We must reaffirm that peace cannot be built through militarization, occupation, or imperialist intervention.  Peace can only emerge from the struggles of peoples and from self-determination. Despite Israel's genocide and apartheid, Palestinians will never give up their  refugees' right to return to their  ancestral lands. 
Land Day is a reminder of the Palestinians’ struggle against Israel’s apartheid and the cost of the persistence of impunity for violations by Israel. Palestinians are entitled to live on their lands, without discrimination, oppression and  uprooting. 
The 1976 Land Day strike  inspired the following powerful poem by Tawfiq Zayyad, Palestinian poet, writer, scholar and politician, that continues to resonate across the Palestinian generations. 

Here we will stay - Tawfiq Zayyad ( 7/5/ 29 - 5/7/ 94)  

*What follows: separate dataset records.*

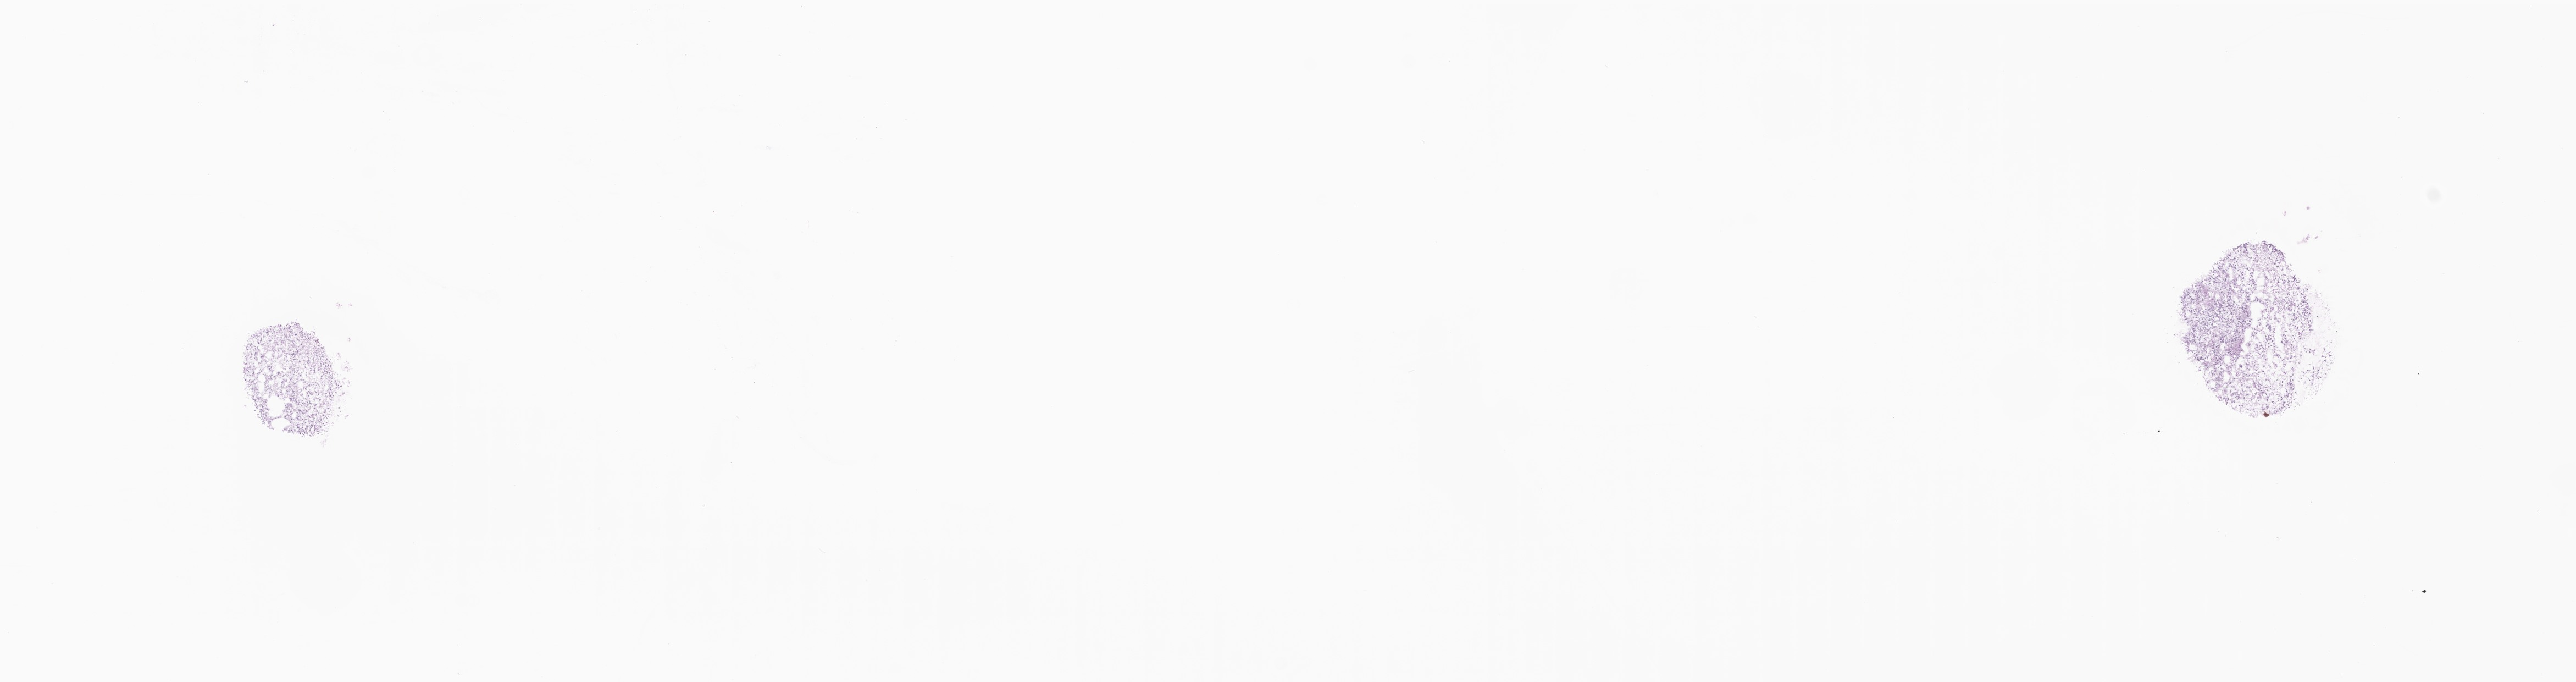
Hematoxylin and eosin (H&E) whole-slide image — low-resolution overview of the scanned area, about 19.8 x 5.2 mm; frozen section; specimen: recurrent tumor; site: brain. Female, age 58 years at initial diagnosis. Composition of this section per pathologist review: tumor cells 96%, tumor nuclei 98%, stromal cells 0%, necrosis 4%, normal cells 0%. Inflammatory infiltration, as recorded: lymphocyte infiltration 0%, monocyte infiltration 0%, neutrophil infiltration 0%.
• patient diagnosis: Glioblastoma, NOS
• section: bottom of the tissue portion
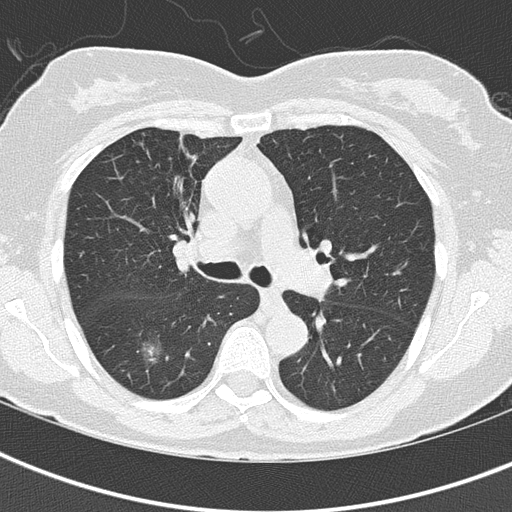
Low-dose screening chest CT, axial slice, first (baseline) screen, lung window (W 1500 / L -600 HU), 2 mm slice thickness, 120 kVp, 512 × 512 image matrix. Female participant, aged 68 years at enrolment.
Expert-annotated lung lesion, bounding box [x1, y1, x2, y2] px = [122, 326, 179, 376]. Screening reader's record for this exam (one nodule recorded; not confirmed to be the boxed lesion): non-calcified nodule or mass ≥4 mm, right lower lobe, 19 × 17 mm, spiculated (stellate) margins, ground glass attenuation. Official screen result: positive, change unspecified: nodule(s) >= 4 mm or enlarging nodule(s), mass(es), or other non-specific abnormalities suspicious for lung cancer.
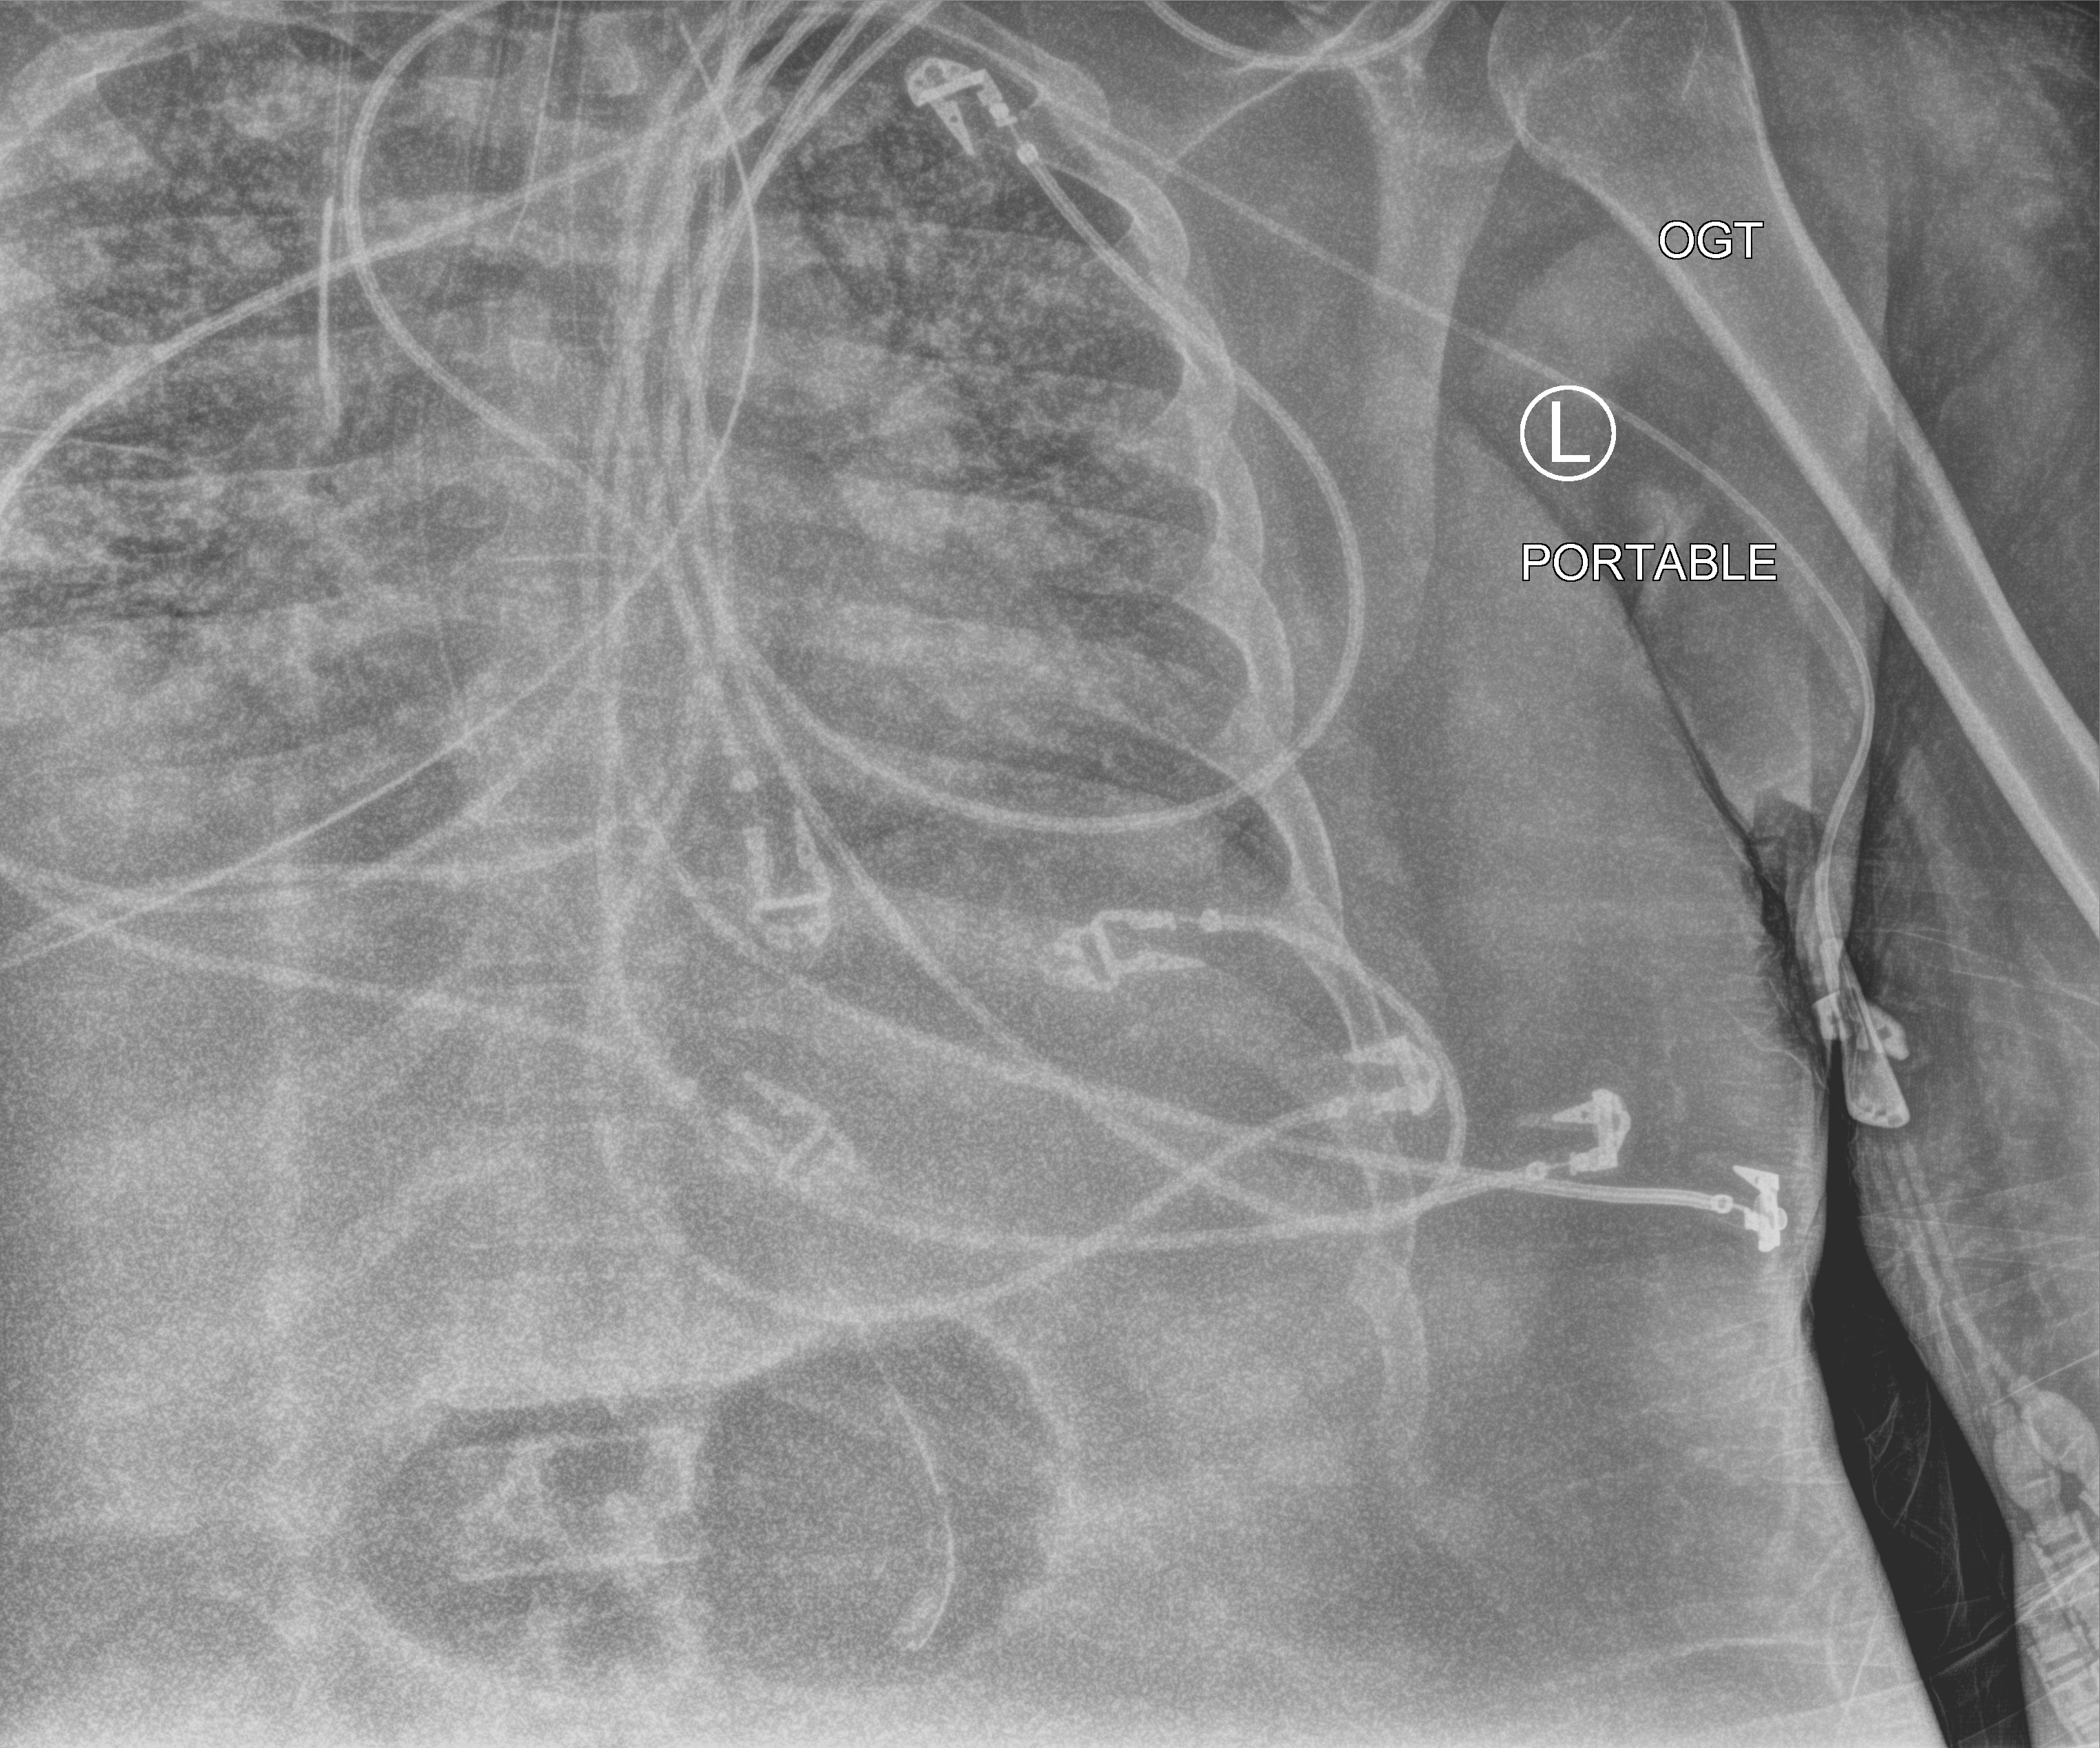
Portable chest radiograph. Patient hospitalised with COVID-19, aged 18–59 years.
Hospital-stay facts (about this admission, not read from this image; timing relative to this image not recorded):
- mechanically ventilated during this hospital stay: yes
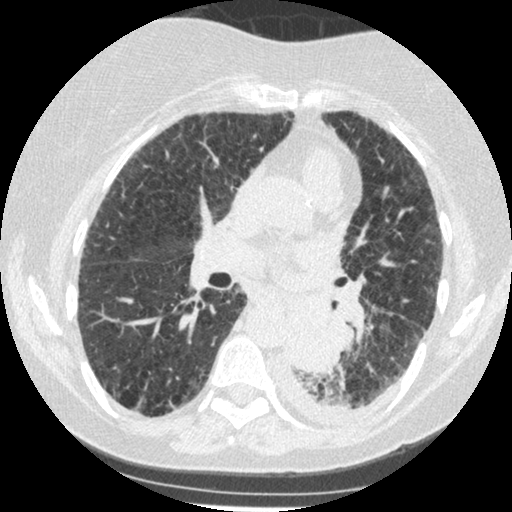
Chest CT (low-dose screening protocol), one axial image, third screening round (two years after baseline), lung window (W 1500 / L -600 HU), 1.25 mm slice thickness, slice 209 of 341 in the series, 512 × 512 image matrix, field of view 310 × 310 mm. Female participant, aged 60 years at enrolment. Former smoker at enrolment.
Lesion marked by an expert reader, bounding box <272,306,342,374> (left, top, right, bottom; pixels). Reader record for this screening exam (exam-level; its link to the box is not recorded): non-calcified nodule or mass ≥4 mm, left lower lobe, 54 × 38 mm, smooth margins, soft tissue attenuation, pre-existing on the prior screen: yes; interval growth: yes. Official screen result: positive, other.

In Lidda, in Ramla, in the Galilee, 
we shall remain like a wall upon your chest, 
and in your throat like a shrad of glass, 
a cactus thron, 
and in your eyes
a sandstorm. 
We shall remain
a wall upon your chest, 
clean dishes in your restaurants,
serve drinks in your bars, 
sweep the floors of your kitchens 
to snatch a bite for our children 
from your blue fangs. 
Here we shall stay,
sing our songs, 
take to the angry streets, 
fill prisons with dignity. 
In Lidda, in Ramla, in the galilee, 
we shall remain, guard the shade of the fig 
and olive trees, 
ferment rebellion in our children 
as yeast in the dough.


Today, on Land Day, the soil of Palestine speaks. It remembers every footprint, every olive tree, every life rooted in its memory. Today, we remember that land is not a commodity; it is life itself.
The international community must go beyond solidarity and  demand an end to the occupation and defend the self-determination of the Palestinian people, as recognized by the International Court of Justice and the United Nations General Assembly,  and   to  demand our  governments ends its complicity in Israel’s settler-colonialism and apartheid,  and to  stop arming Israel, and ban all trade with illegal Israeli settlements on stolen land. 
Gaza and the West Bank, including East Jerusalem, must be reunified under the Palestinian Authority. Failing this would mean that a future Palestinian state becomes an illusion. From  the river to the sea, Palestine will be free!